Praaanggg!! Kaca sebuah toko yang ada di sisi jalan pecah akibat lemparan batu lalu suara kaca pecah kembali menyusul karena sekelompok anak muda kembali melemparkan batu ke kaca yang lainnya. Suara tawa terdengar begitu juga suara motor yang sangat berisik di jalan itu.
Sekelompok anak muda yang menyebut kelompok mereka sebagai Black Circle lagi-lagi membuat keributan malam itu dan kelompok itu dipimpin oleh seorang anak muda yang bernama Jansen Howard.
Jansen Howard adalah pemuda yang telah membuat banyak masalah di usianya yang sudah menginjak dua puluh lima tahun. Geng motor itu dia pula yang membentuknya. Jansen mengumpulkan para pemuda berandalan untuk menjadi anggota kelompoknya lalu membuat banyak keributan.
Tidak perlu ditanya sudah berapa banyak, mereka bahkan tidak segan mengganggu orang-orang yang kebetulan lewat. Kelakuan mereka membuat resah banyak orang namun sampai sekarang tidak ada hukum yang bisa menjerat Jansen itu karena kekuasaan yang ayahnya miliki.
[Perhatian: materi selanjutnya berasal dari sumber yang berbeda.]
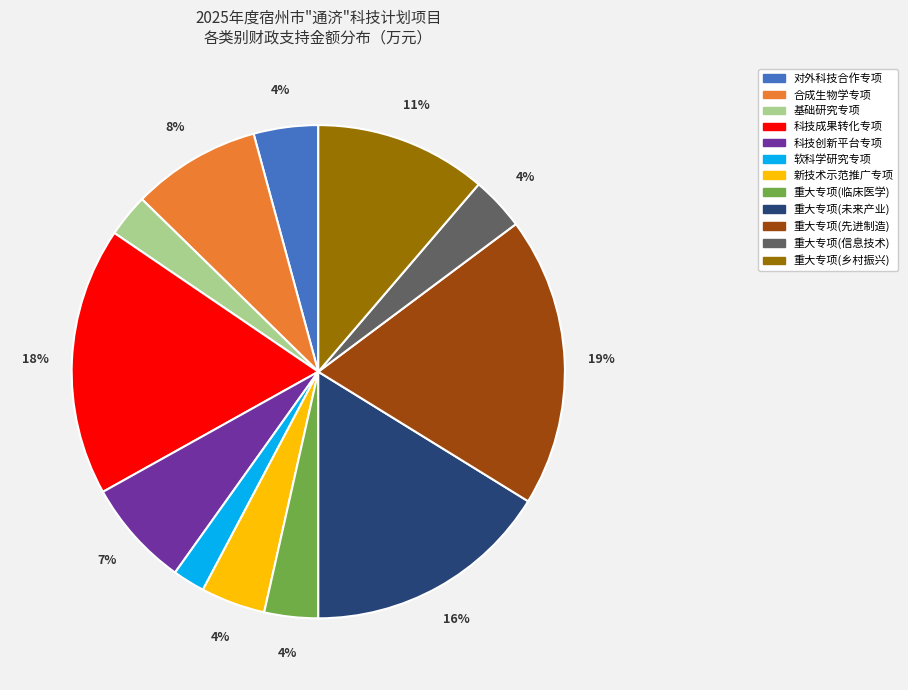

To the nearest percent, what is the difference between the largest and smallest slice percentages?

17%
Ayah Jansen adalah Bob Howard, dia seorang politikus dan memiliki banyak bisnis serta sebuah universitas yang cukup terkenal di kota London. Di universitas itu pula Jansen menuntut ilmu dan sudah lima kali dia tidak lulus menjadi seorang sarjana karena kelakuan buruknya.
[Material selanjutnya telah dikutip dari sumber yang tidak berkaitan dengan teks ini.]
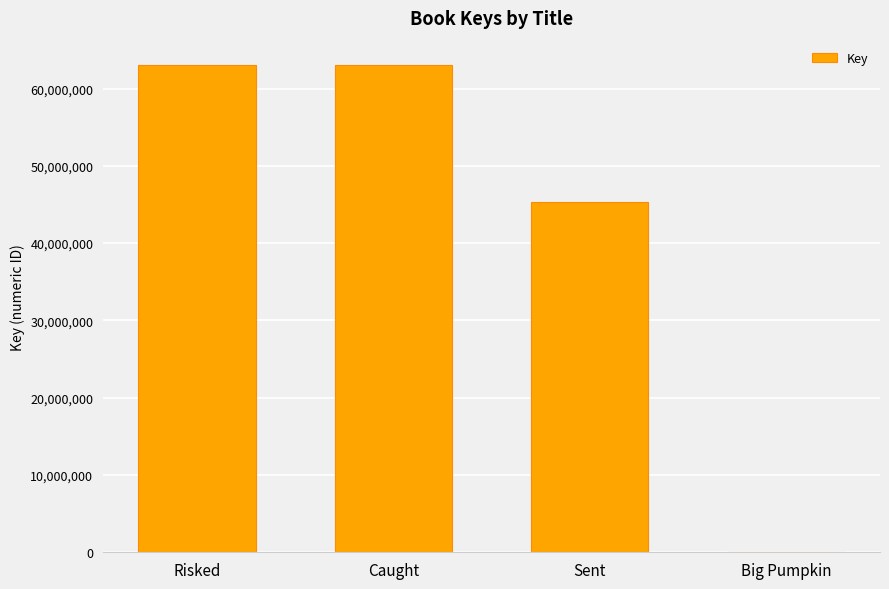

What is the sum of all values?

171361747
Jansen yang dikenal sebagai anak yang paling membawa masalah, memiliki catatan paling buruk. Dia memacari banyak wanita di kampus, menggoda para dosen wanita bahkan dia tidak ragu mengajak dosen itu untuk bercinta di depan umum. Akibat kelakuannya itu, sang ayah tidak membiarkan Jansen lulus meskipun universitas itu miliknya.
Dia ingin Jansen bisa berubah dan lulus dengan kelakuan baik agar dia bisa berbaur dengan masyarakat namun Jansen semakin membuatnya sakit kepala. Jansen melakukannya karena sakit hati pada sang ayah yang menikah lagi dan membawa seorang istri serta anak laki-laki ke dalam rumah. Rasa sakit hatinya semakin menjadi saat ibunya bunuh diri. Semua yang terjadi pada ibunya akibat kelakuan ayahnya oleh sebab itu, Jansen yang tadinya pemuda baik mulai memberontak.
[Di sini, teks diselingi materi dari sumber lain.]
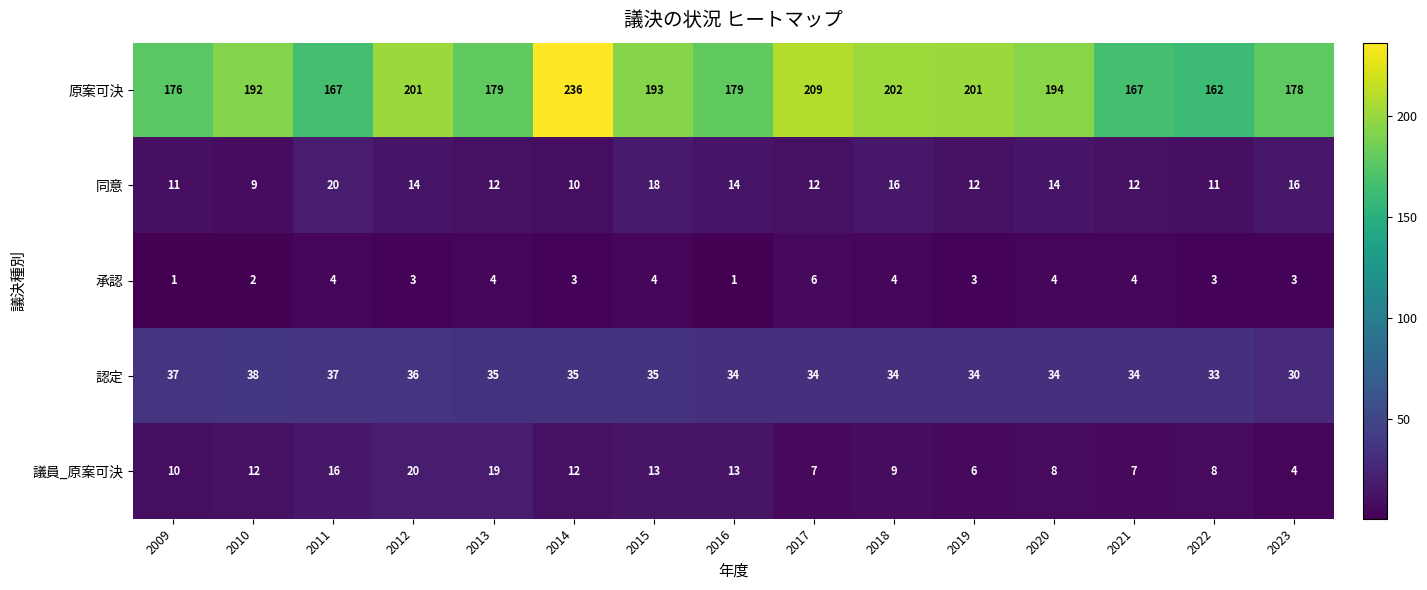

What is the difference between the highest and lowest values at 2016?

178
Setelah memecahkan beberapa kaca toko serta beberapa kamera pengawas, Jansen dan geng motornya memukul beberapa orang yang lewat. Mereka tertawa terbahak-bahak akan aksi yang telah mereka lakukan dan setelah itu mereka pergi dari tempat itu dan mereka akan kembali membuat kekacauan di tempat lainnya.
"Barang siapa yang bisa menang dariku maka akan mendapatkan motorku ini!" teriak Jansen dengan keras.
"Yeah!" semua bersorak mendengar perkataannya.
Jalanan malam yang cukup sepi mendadak menjadi arena balap yang diadakan secara dadakan. Jansen sudah berada di depan dengan beberapa penantang yang menginginkan motor besar miliknya. Suara motor mereka berbunyi dengan nyaring, mengganggu sebagian orang yang ada di sana.
Sorakan para pendukung terdengar serta para wanita cantik memenuhi jalan. Taruhan pun terjadi secara besar-besaran. Sebagian mempertaruhkan uangnya untuk Jansen karena mereka yakin pemuda itu akan memenangkan balapan. Itu karena belum ada yang mengalahkan dirinya sampai saat ini.
"Jansen... Jansen!" para pendukung mulai bersorak, sedangkan seorang wanita cantik sudah berada tengah-tengah serta sebuah bendera berada di tangan.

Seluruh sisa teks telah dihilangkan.